**EXERCISE PASSAGE**:
------------------------------------------------------------

Watch out for falling pumpkins

Families watch pumpkins drop from Webster until pumpkin splatters into crowd, hitting observers

Spectators+watch+as+13+pumpkins+are+dropped+from+the+12th+floor+of+the+Webster+Physical+Science+Building%2C+Oct.+16%2C+2021.

MADELINE NEIGEL

Spectators watch as 13 pumpkins are dropped from the 12th floor of the Webster Physical Science Building, Oct. 16, 2021.

LANNAN RUIZ

With a bright buzz in the air and chatter up and down Glenn Terrell Mall, events during WSU’s Family Weekend were in full swing by mid-Saturday morning.

This year, the annual Pumpkin Drop off Webster Physical Sciences Building returned with electric excitement and a bustling crowd. Usually scheduled around Dad’s Weekend, the event was skipped last year because of COVID-19. 

At 11 a.m. Saturday, the WSU Physics and Astronomy Club held events inside Webster for all ages, including demonstrations, a space launch game, an arts and crafts section and a laser maze held by the Graduate Physics Club on the seventh floor. Leading up to the pumpkin drop, the demonstration room was packed to the brim.

The main event was held at 1 p.m. outside on the east side of Webster. Club members dropped pumpkins from the highest available point on the 12th floor. 

The WSU Physics and Astronomy club painted 20 pumpkins relating to this year’s theme, “Science in Popular Culture.” They were accompanied by pumpkins painted in the arts and crafts section, where individuals could paint pumpkins how they liked and then have the club drop them off the building. The club planned to drop 15 to 20 of the pumpkins from the arts and crafts section.

------------------------------------------------------------

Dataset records
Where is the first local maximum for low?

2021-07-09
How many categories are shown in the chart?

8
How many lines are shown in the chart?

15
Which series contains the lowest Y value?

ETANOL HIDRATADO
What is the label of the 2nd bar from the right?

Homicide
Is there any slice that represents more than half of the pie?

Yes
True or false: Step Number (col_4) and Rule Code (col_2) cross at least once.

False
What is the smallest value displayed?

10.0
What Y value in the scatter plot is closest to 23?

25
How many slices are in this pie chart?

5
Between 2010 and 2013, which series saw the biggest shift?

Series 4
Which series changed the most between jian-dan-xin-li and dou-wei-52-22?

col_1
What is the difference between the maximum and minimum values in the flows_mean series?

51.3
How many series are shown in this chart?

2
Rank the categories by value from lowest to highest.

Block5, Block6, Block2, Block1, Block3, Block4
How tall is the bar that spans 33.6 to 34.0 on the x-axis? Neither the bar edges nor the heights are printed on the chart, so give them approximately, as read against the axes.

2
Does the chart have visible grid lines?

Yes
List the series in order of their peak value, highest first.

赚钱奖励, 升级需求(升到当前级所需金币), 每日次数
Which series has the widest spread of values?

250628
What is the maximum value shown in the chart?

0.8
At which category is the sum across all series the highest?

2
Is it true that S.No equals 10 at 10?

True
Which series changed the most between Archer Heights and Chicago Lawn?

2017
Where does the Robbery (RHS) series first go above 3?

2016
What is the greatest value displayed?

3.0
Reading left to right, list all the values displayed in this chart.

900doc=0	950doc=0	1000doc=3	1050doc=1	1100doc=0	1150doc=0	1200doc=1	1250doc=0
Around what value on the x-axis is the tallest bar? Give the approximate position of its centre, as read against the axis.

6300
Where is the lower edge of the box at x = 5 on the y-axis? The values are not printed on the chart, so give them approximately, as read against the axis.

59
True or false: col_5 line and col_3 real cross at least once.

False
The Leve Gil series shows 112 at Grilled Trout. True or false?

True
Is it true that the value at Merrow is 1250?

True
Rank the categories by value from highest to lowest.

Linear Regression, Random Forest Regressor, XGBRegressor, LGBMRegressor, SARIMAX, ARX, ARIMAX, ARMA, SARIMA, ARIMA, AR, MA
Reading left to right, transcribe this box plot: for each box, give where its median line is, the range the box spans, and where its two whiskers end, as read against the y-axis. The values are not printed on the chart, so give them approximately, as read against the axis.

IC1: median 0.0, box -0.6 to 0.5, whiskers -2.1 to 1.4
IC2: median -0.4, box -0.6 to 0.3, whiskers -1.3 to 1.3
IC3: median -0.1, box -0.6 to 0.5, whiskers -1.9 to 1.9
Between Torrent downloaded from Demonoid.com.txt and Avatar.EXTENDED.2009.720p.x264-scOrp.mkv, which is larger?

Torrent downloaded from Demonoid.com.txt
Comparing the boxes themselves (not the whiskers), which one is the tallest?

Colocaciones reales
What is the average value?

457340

------------------------------------------------------------

**TASK DIRECTIONS**:
Extend the article about the WSU pumpkin drop, starting after its final sentence.

**FINAL ANSWER**:
“I did this one for ‘Radioactive.’ It’s this recent movie about Marie Curie; she is this idol of mine,” said Alex Heinrich, president of the club. “We had a lot of really nice paintings this year.”

Students and their families gathered where chairs and a roped-off section had been set up. The roped-off section contained an open staircase leading to French doors on the side of the building; this was the intended drop zone for the pumpkin.

Electric excitement and chatter could be heard from the crowd’s growing anticipation. After an introduction and welcome by Heinrich. The countdown began with a mass of people joining in to kick off the event. Finally, “3!…2!…1!…” and the first painted pumpkin fell down the side of Webster. 

On the 13th countdown, the pumpkin was hastily dropped out the window. It hit the ledge of the windowsill, changing its trajectory to outside the drop zone, where the crowd was standing.

With an audible gasp from the crowd, individuals at the front scrambled to move out of the way. The pumpkin landed in between the first and second row of spectators. This is generally where garbage can lid shields are used to protect against pumpkin splatter. 

Immediately following the incident, organizers met and declared the 2021 Pumpkin Drop over, Heinrich said. After the event ended, individuals began flooding out of the area, leaving pieces of the pumpkin to be seen amid the scattering of abandoned chairs.

No one was directly hit by the pumpkin, however, medics checked on multiple people when they arrived on scene. Brian Saam, professor and chair of the department of physics and astronomy said no one was seriously injured at the event, and the department deeply regrets the injuries that occurred.

“For an event that has been so safe for so many years, it definitely caught us by surprise,” Heinrich said. “We have the Department of Safety Committee currently out investigating it, and there will undoubtedly be new factors that we will devise and put into action if we do, in fact, get to continue this for future years.”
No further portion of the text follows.